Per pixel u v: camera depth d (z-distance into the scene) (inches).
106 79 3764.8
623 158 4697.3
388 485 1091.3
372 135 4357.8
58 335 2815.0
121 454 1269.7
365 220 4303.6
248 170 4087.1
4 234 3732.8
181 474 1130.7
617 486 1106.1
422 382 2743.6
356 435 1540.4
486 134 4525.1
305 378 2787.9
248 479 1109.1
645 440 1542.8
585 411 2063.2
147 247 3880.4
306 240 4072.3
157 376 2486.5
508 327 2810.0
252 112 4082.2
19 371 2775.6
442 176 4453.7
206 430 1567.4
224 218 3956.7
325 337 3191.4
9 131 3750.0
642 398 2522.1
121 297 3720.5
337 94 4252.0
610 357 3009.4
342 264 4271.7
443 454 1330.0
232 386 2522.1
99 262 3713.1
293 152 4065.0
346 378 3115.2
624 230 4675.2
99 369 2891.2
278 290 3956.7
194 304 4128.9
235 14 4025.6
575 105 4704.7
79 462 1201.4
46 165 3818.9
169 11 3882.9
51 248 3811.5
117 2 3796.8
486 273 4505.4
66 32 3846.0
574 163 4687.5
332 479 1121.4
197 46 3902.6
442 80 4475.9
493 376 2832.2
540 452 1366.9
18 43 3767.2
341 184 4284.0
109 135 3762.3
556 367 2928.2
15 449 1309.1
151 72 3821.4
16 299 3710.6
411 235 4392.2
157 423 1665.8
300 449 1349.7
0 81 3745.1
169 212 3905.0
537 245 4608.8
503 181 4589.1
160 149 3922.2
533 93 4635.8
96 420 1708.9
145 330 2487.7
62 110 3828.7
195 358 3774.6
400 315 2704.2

═══

Problem requirements
Once the line containing "16 299 3710.6" has been written out, please stop; every line before it, back to the first line of the records above, should be given exactly.

Answer for this exercise
Per pixel u v: camera depth d (z-distance into the scene) (inches).
106 79 3764.8
623 158 4697.3
388 485 1091.3
372 135 4357.8
58 335 2815.0
121 454 1269.7
365 220 4303.6
248 170 4087.1
4 234 3732.8
181 474 1130.7
617 486 1106.1
422 382 2743.6
356 435 1540.4
486 134 4525.1
305 378 2787.9
248 479 1109.1
645 440 1542.8
585 411 2063.2
147 247 3880.4
306 240 4072.3
157 376 2486.5
508 327 2810.0
252 112 4082.2
19 371 2775.6
442 176 4453.7
206 430 1567.4
224 218 3956.7
325 337 3191.4
9 131 3750.0
642 398 2522.1
121 297 3720.5
337 94 4252.0
610 357 3009.4
342 264 4271.7
443 454 1330.0
232 386 2522.1
99 262 3713.1
293 152 4065.0
346 378 3115.2
624 230 4675.2
99 369 2891.2
278 290 3956.7
194 304 4128.9
235 14 4025.6
575 105 4704.7
79 462 1201.4
46 165 3818.9
169 11 3882.9
51 248 3811.5
117 2 3796.8
486 273 4505.4
66 32 3846.0
574 163 4687.5
332 479 1121.4
197 46 3902.6
442 80 4475.9
493 376 2832.2
540 452 1366.9
18 43 3767.2
341 184 4284.0
109 135 3762.3
556 367 2928.2
15 449 1309.1
151 72 3821.4
16 299 3710.6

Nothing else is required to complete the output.